SOURCE TEXT:
####################

[PATCH v6 9/9] x86: Pass memory range via E820 for kdump

Thu Apr 17 00:07:13 PDT 2014

On 04/17/14 at 02:57pm, WANG Chao wrote:
> On 04/17/14 at 02:32pm, Dave Young wrote:
> > On 04/17/14 at 02:17pm, WANG Chao wrote:
> > > On 04/17/14 at 01:35pm, Dave Young wrote:
> > > > On 04/17/14 at 01:29pm, Dave Young wrote:
> > > > > On 04/14/14 at 10:55pm, WANG Chao wrote:
> > > > > > command line size is restricted by kernel, sometimes memmap=exactmap has
> > > > > > too many memory ranges to pass to cmdline. And also memmap=exactmap and
> > > > > > kASLR doesn't work together.
> > > > > > 
> > > > > > A better approach, to pass the memory ranges for crash kernel to boot
> > > > > > into, is filling the memory ranges into E820.
> > > > > > 
> > > > > > boot_params only got 128 slots for E820 map to fit in, when the number of
> > > > > > memory map exceeds 128, use setup_data to pass the rest as extended E820
> > > > > > memory map.
> > > > > > 
> > > > > > kexec boot could also benefit from setup_data in case E820 memory map
> > > > > > exceeds 128.
> > > > > > 
> > > > > > Now this new approach becomes default instead of memmap=exactmap.
> > > > > > saved_max_pfn users can specify --pass-memmap-cmdline to use the
> > > > > > exactmap approach.
> > > > > > 
> > > > > > Signed-off-by: WANG Chao <chaowang at redhat.com>
> > > > > > Tested-by: Linn Crosetto <linn at hp.com>
> > > > > > Reviewed-by: Linn Crosetto <linn at hp.com>
> > > > > > ---
> > > > > >  kexec/arch/i386/crashdump-x86.c   |   6 +-
> > > > > >  kexec/arch/i386/x86-linux-setup.c | 149 +++++++++++++++++++++++++-------------
> > > > > >  kexec/arch/i386/x86-linux-setup.h |   1 +
> > > > > >  3 files changed, 103 insertions(+), 53 deletions(-)
> > > > > > 
> > > > > > diff --git a/kexec/arch/i386/crashdump-x86.c b/kexec/arch/i386/crashdump-x86.c
> > > > > > index 7b618a6..4a1491b 100644
> > > > > > --- a/kexec/arch/i386/crashdump-x86.c
> > > > > > +++ b/kexec/arch/i386/crashdump-x86.c
> > > > > > @@ -979,7 +979,8 @@ int load_crashdump_segments(struct kexec_info *info, char* mod_cmdline,
> > > > > >  	dbgprintf("Created elf header segment at 0x%lx\n", elfcorehdr);
> > > > > >  	if (delete_memmap(memmap_p, &nr_memmap, elfcorehdr, memsz) < 0)
> > > > > >  		return -1;
> > > > > > -	cmdline_add_memmap(mod_cmdline, memmap_p);
> > > > > > +	if (arch_options.pass_memmap_cmdline)
> > > > > > +		cmdline_add_memmap(mod_cmdline, memmap_p);
> > > > > >  	if (!bzImage_support_efi_boot)

####################

DATA SECTION:
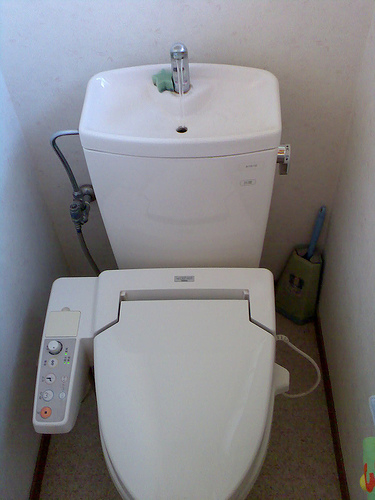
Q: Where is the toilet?
A: In a room.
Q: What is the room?
A: A toilet.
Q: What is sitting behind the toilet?
A: A toilet brush.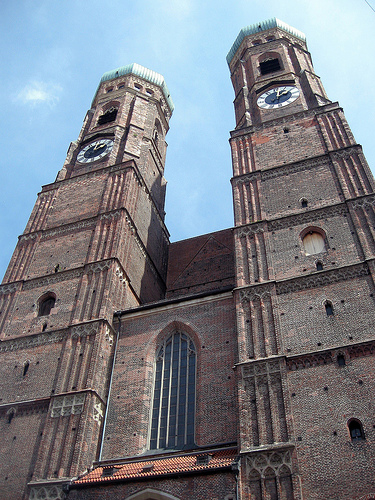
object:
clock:
[75, 138, 114, 164]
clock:
[256, 86, 300, 110]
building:
[1, 18, 374, 500]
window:
[144, 328, 200, 450]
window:
[38, 296, 55, 315]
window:
[348, 421, 364, 442]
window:
[336, 352, 346, 367]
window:
[324, 299, 335, 317]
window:
[316, 259, 324, 272]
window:
[300, 198, 309, 208]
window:
[283, 126, 290, 134]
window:
[256, 59, 284, 75]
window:
[7, 408, 15, 425]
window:
[22, 361, 30, 379]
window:
[40, 322, 50, 333]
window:
[53, 263, 61, 272]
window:
[96, 108, 118, 125]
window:
[153, 131, 161, 150]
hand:
[94, 140, 100, 151]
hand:
[96, 142, 108, 150]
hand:
[276, 86, 281, 96]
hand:
[278, 88, 291, 96]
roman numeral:
[257, 99, 265, 104]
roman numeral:
[261, 103, 267, 108]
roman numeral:
[267, 103, 274, 108]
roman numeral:
[77, 153, 85, 156]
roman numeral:
[79, 157, 85, 163]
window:
[105, 86, 114, 92]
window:
[119, 82, 127, 90]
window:
[134, 83, 143, 93]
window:
[266, 34, 276, 42]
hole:
[92, 412, 104, 426]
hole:
[93, 402, 105, 414]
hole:
[109, 334, 115, 346]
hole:
[104, 326, 110, 338]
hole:
[114, 268, 122, 276]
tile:
[72, 445, 241, 487]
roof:
[68, 445, 238, 486]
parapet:
[100, 62, 176, 117]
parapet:
[226, 16, 311, 61]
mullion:
[155, 340, 167, 451]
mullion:
[163, 334, 173, 450]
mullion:
[174, 332, 180, 448]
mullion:
[182, 337, 192, 447]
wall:
[98, 296, 238, 466]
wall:
[228, 34, 375, 500]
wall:
[163, 231, 235, 299]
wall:
[68, 469, 237, 499]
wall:
[1, 73, 165, 500]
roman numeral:
[278, 102, 283, 110]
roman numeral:
[286, 99, 293, 104]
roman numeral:
[289, 94, 302, 99]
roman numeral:
[89, 155, 97, 163]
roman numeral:
[98, 153, 103, 156]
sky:
[1, 1, 374, 283]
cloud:
[13, 77, 62, 117]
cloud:
[176, 186, 205, 233]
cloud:
[120, 1, 195, 65]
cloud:
[30, 6, 73, 83]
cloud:
[293, 2, 364, 40]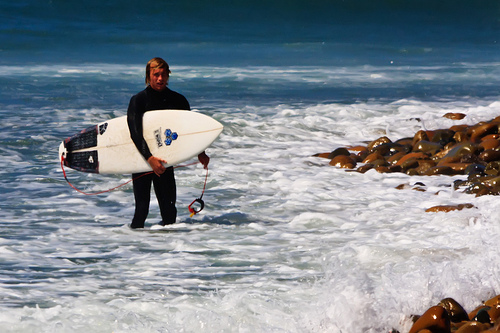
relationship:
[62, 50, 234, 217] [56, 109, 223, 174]
man carrying surfboard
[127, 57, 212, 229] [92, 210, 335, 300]
surfer standing surf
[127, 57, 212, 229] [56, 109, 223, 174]
surfer holding surfboard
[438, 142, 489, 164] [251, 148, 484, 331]
rock in surf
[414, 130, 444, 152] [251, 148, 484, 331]
rock in surf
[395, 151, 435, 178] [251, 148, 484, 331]
rock in surf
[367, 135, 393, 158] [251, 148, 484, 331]
rock in surf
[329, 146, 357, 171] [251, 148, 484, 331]
rock in surf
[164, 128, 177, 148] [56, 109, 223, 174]
design on surfboard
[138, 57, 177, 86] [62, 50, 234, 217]
hair on man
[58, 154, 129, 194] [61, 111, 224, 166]
rope on surfboard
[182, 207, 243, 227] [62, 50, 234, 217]
shadow on man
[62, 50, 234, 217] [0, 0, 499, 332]
man in water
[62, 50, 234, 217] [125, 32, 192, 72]
man has hair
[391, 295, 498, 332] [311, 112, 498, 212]
rocks near rocks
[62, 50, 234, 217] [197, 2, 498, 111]
man in water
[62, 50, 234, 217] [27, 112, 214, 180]
man holding surf board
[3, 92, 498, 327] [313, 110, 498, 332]
waves crashing on rocks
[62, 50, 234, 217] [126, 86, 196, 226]
man wearing wetsuit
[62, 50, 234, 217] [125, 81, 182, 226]
man has a wetsuit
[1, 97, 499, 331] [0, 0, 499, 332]
ripples in water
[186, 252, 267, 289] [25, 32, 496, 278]
ripples in water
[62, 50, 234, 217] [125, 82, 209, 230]
man in wet suit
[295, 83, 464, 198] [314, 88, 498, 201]
rocks are on shore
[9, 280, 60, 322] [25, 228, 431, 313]
ripples are on water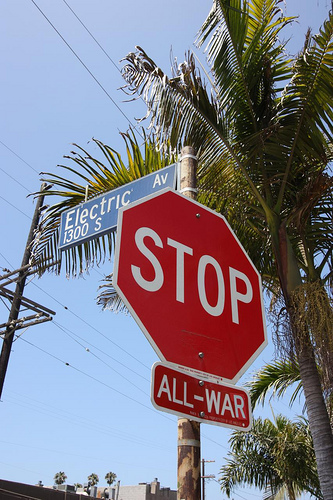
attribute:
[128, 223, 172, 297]
s — white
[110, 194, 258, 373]
sign — stop, octagon, identification, red, white, hexigonal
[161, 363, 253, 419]
sign — all-war, altered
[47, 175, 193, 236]
sign — blue, electric ave 1300s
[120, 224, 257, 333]
stop — word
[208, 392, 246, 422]
war — word, white, letters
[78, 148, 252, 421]
signs — attached, red, hanging on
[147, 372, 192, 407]
all — white, letters, word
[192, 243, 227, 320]
o — letter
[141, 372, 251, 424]
message — liberal, pacifist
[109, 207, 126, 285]
border — light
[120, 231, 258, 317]
lettering — white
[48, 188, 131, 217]
electric — word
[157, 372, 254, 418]
all war — text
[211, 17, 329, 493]
trees — palm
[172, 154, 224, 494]
sign post — metal, rusty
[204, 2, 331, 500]
tree — palm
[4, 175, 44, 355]
post — electric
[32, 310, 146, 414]
cables — electric, hanging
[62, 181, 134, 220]
name — electric avenue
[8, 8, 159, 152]
sky — blue, sunny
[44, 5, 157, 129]
wires — black, electric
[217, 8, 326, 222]
leaves — green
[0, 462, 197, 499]
buildings — assorted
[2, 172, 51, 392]
pole — power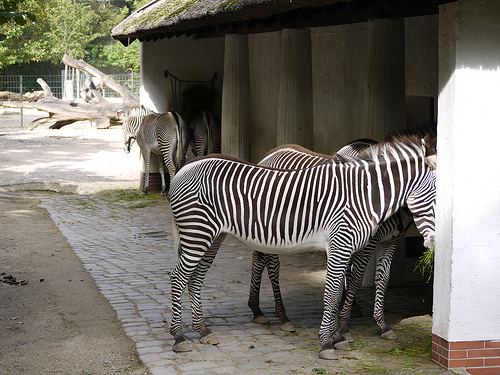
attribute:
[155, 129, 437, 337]
zebras — standing, three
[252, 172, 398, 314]
zebra — striped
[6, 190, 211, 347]
ground — unpaved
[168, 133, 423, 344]
stripes — black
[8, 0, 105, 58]
leaves — green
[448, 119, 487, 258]
wall — white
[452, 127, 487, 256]
wall — brick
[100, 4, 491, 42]
roof — dirty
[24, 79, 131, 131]
wood — drift, dead, large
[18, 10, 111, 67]
tree — green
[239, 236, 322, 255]
belly — white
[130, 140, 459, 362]
zebra — striped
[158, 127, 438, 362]
zebra — striped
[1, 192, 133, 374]
paved road — small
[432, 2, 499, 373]
pillar — cement, white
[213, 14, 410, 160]
columns — three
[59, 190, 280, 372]
walkway — cobbled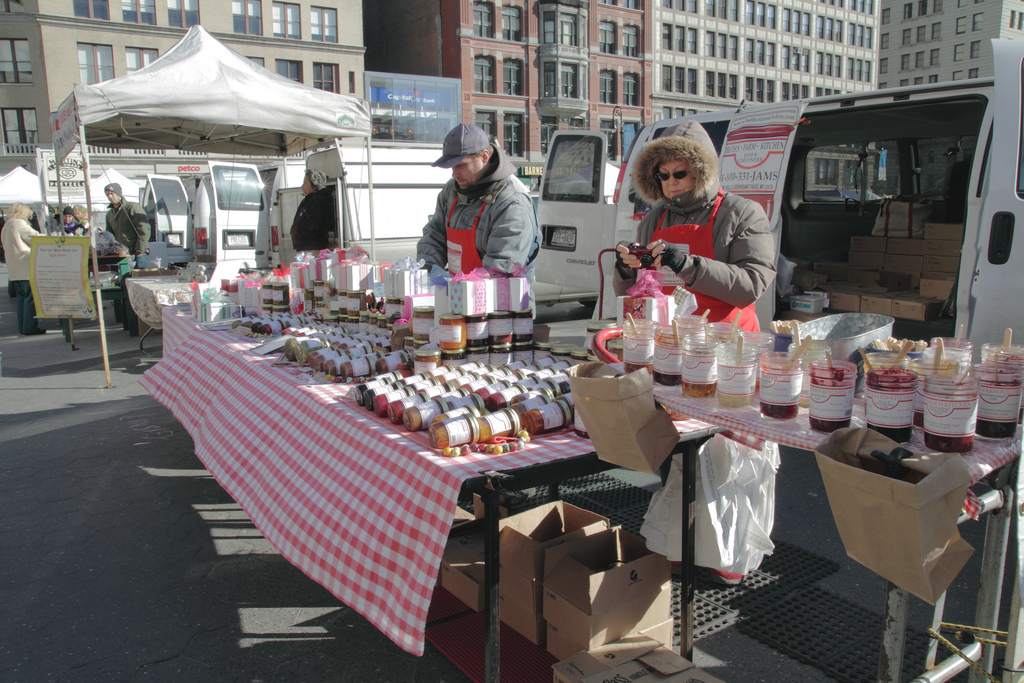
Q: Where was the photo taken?
A: At a market.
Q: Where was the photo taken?
A: Maybe at a festival.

####################

TASKS TO CARRY OUT:
• a. List every file path that the change summary in the kexec patch discussion above shows as modified.
• b. Revise the kexec patch discussion above from "Thu Apr 17 00:07:13" to "ranges into E820.", replacing "crash kernel" with "capture kernel".

RESPONSES FOR EACH TASK:
• a.
kexec/arch/i386/crashdump-x86.c
kexec/arch/i386/x86-linux-setup.c
kexec/arch/i386/x86-linux-setup.h

• b.
Thu Apr 17 00:07:13 PDT 2014

On 04/17/14 at 02:57pm, WANG Chao wrote:
> On 04/17/14 at 02:32pm, Dave Young wrote:
> > On 04/17/14 at 02:17pm, WANG Chao wrote:
> > > On 04/17/14 at 01:35pm, Dave Young wrote:
> > > > On 04/17/14 at 01:29pm, Dave Young wrote:
> > > > > On 04/14/14 at 10:55pm, WANG Chao wrote:
> > > > > > command line size is restricted by kernel, sometimes memmap=exactmap has
> > > > > > too many memory ranges to pass to cmdline. And also memmap=exactmap and
> > > > > > kASLR doesn't work together.
> > > > > > 
> > > > > > A better approach, to pass the memory ranges for capture kernel to boot
> > > > > > into, is filling the memory ranges into E820.